_Extracted material_:
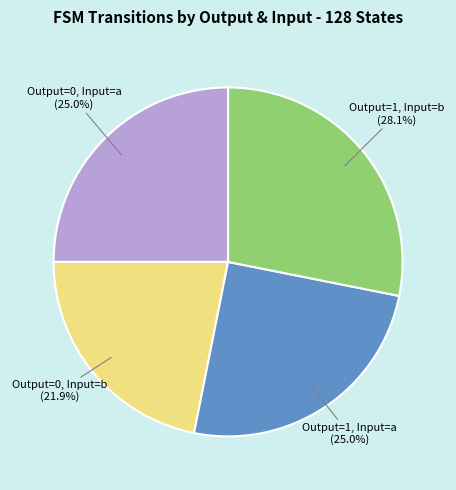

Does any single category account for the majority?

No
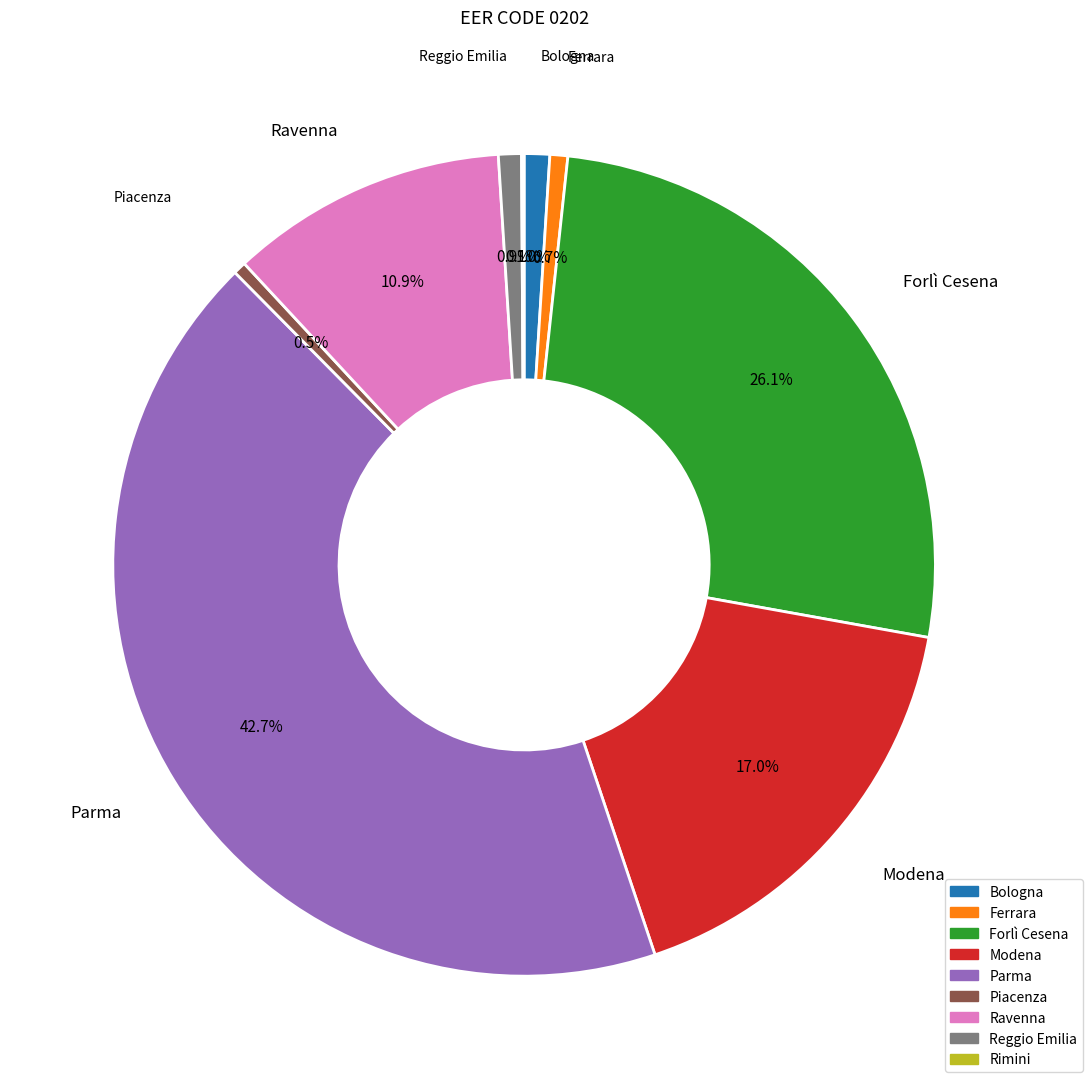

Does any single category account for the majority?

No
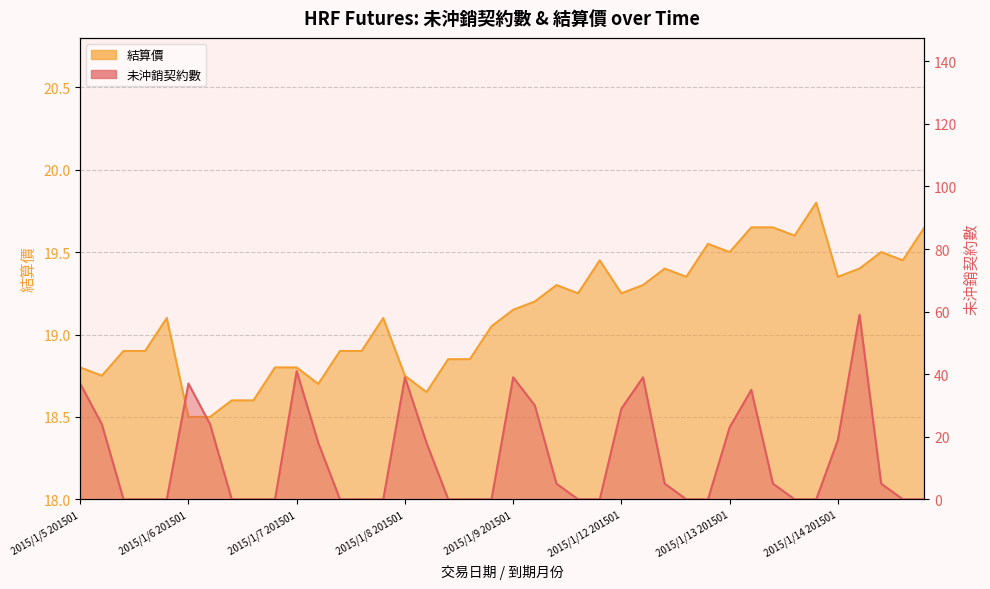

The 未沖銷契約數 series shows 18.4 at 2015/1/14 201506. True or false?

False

_Exercise_:
Copy the lines above word for word, omitting the pictures.

_Response area_:
Does any single category account for the majority?

No

Does any single category account for the majority?

No

The 未沖銷契約數 series shows 18.4 at 2015/1/14 201506. True or false?

False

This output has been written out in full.